EXTRACTED RECORDS: Begin
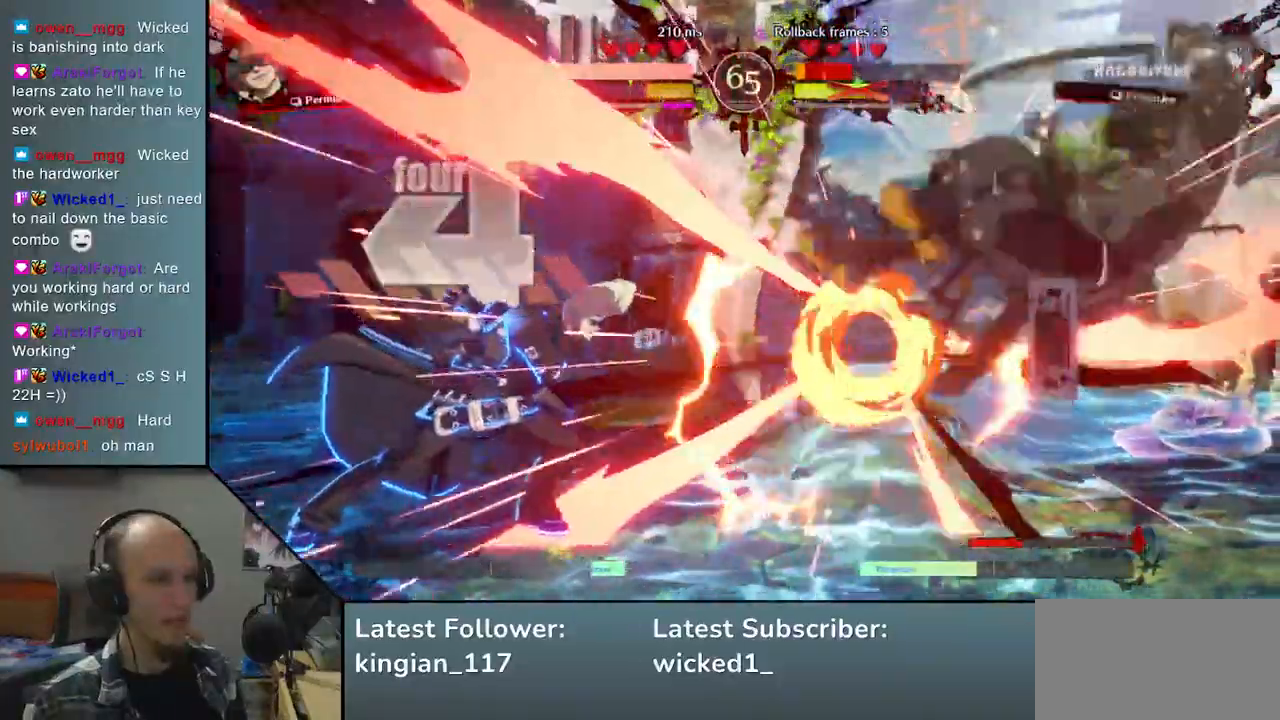
{"buttons": [], "left_stick": "right", "events": []}
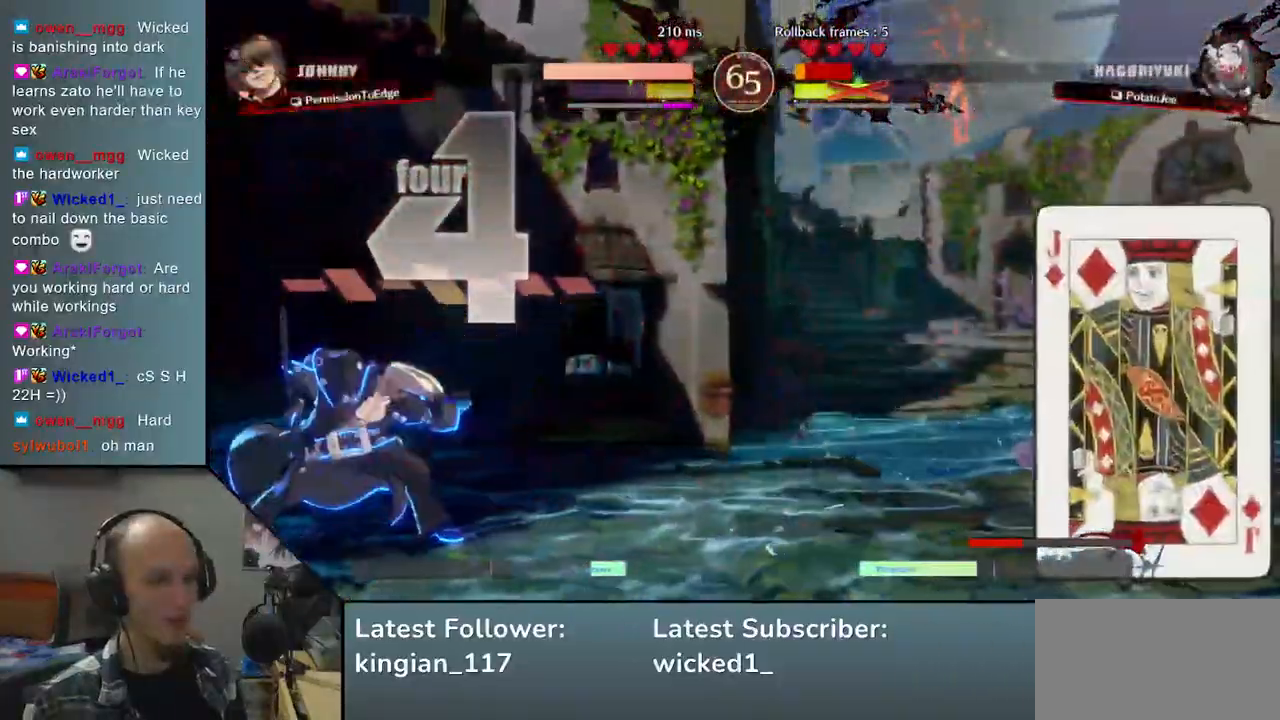
{"buttons": [], "left_stick": "right", "events": []}
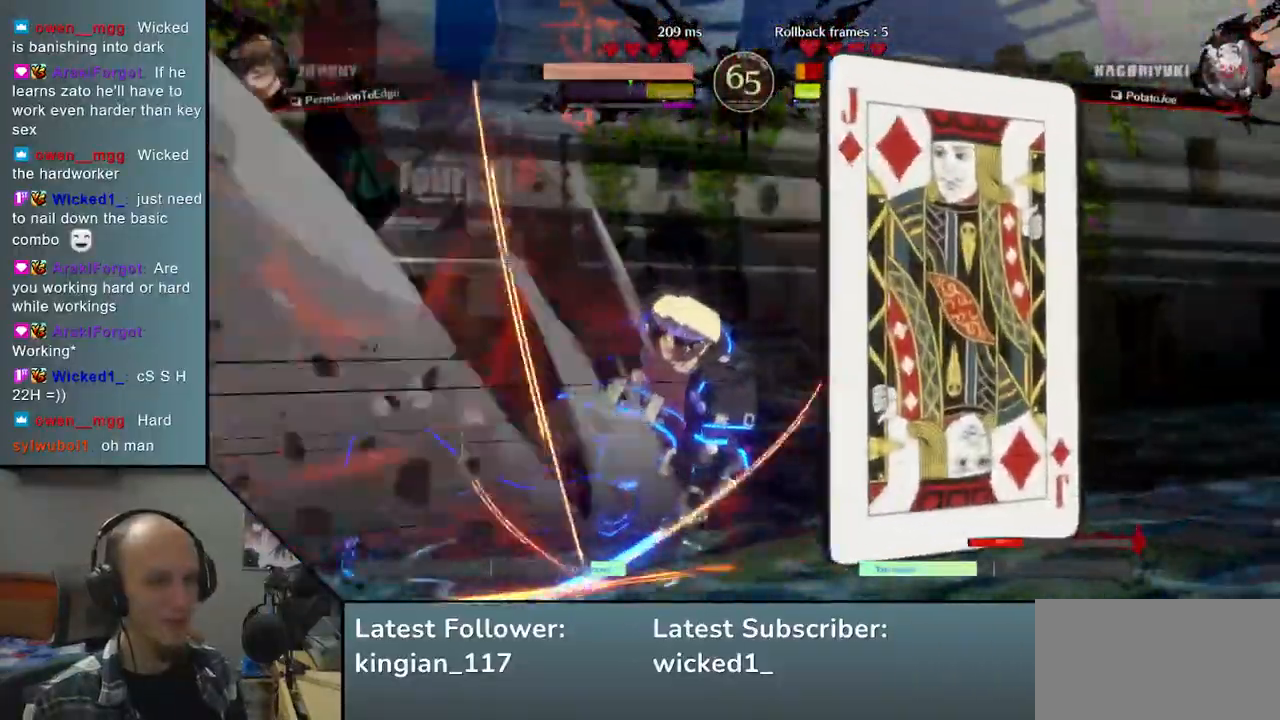
{"buttons": [], "left_stick": "right", "events": []}
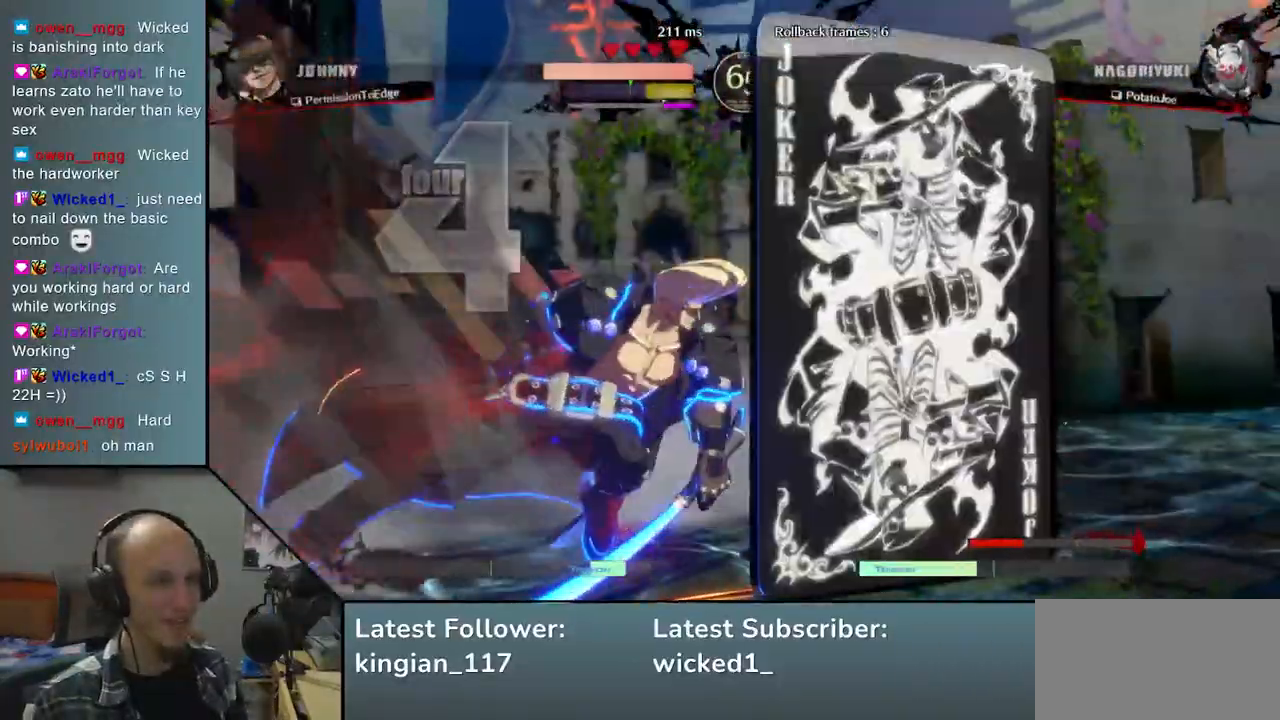
{"buttons": [], "left_stick": "right", "events": []}
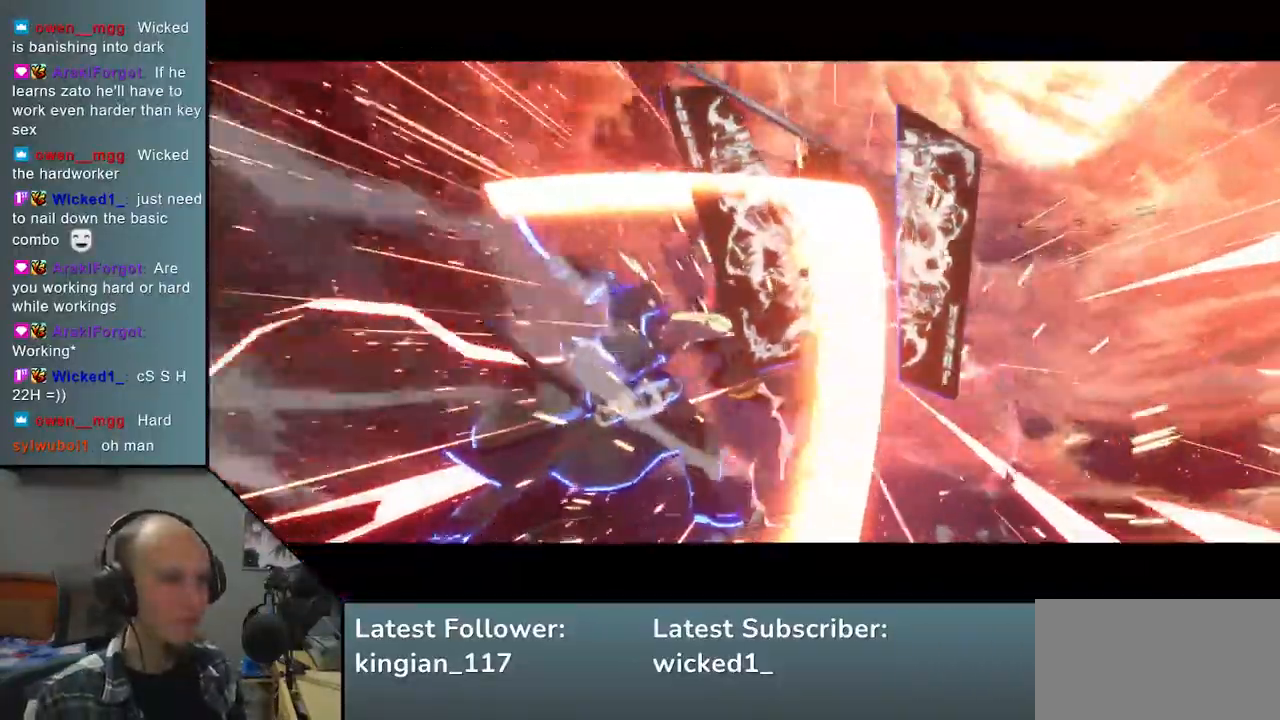
{"buttons": [], "left_stick": "center", "events": [[317, "left_stick", "center"]]}
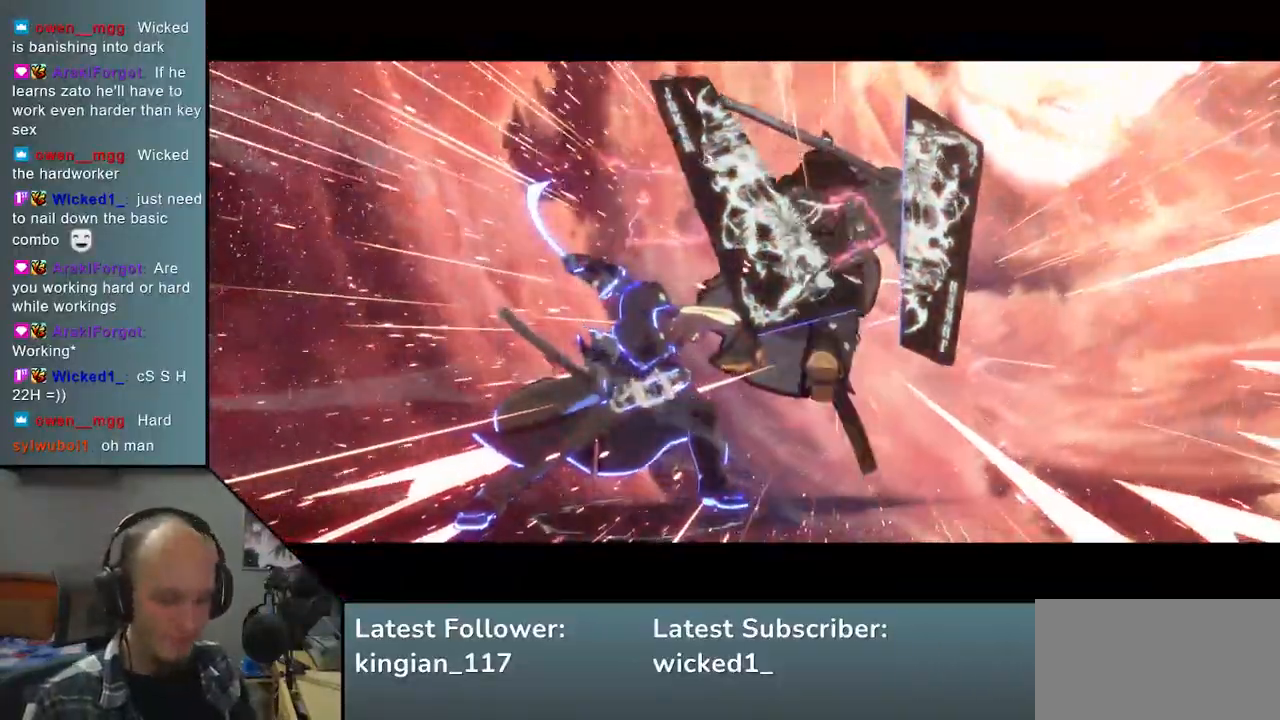
{"buttons": [], "left_stick": "center", "events": []}
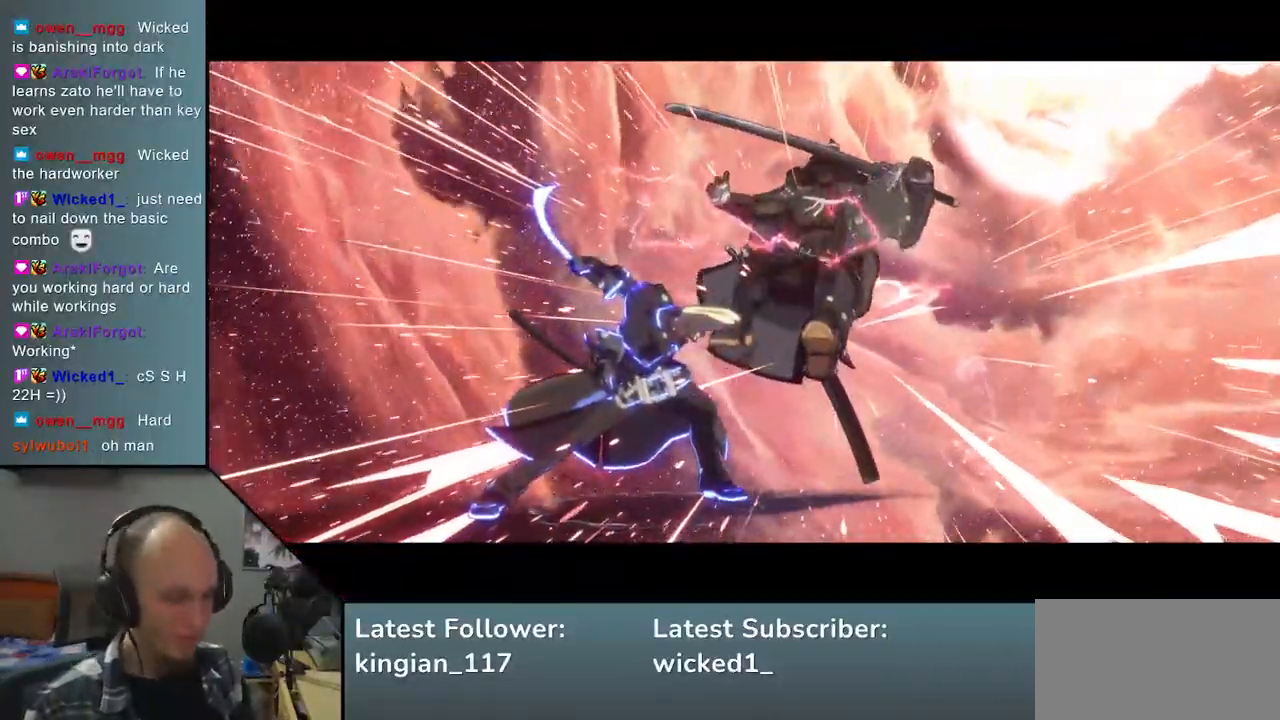
{"buttons": [], "left_stick": "center", "events": []}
EXTRACTED RECORDS: End
- **WHAT THE EXERCISE ASKS**: Before writing out the material above, please remove its pictures; everything else stays exact.

- **EXERCISE RESPONSE**:
{"buttons": [], "left_stick": "right", "events": []}
{"buttons": [], "left_stick": "right", "events": []}
{"buttons": [], "left_stick": "right", "events": []}
{"buttons": [], "left_stick": "right", "events": []}
{"buttons": [], "left_stick": "center", "events": [[317, "left_stick", "center"]]}
{"buttons": [], "left_stick": "center", "events": []}
{"buttons": [], "left_stick": "center", "events": []}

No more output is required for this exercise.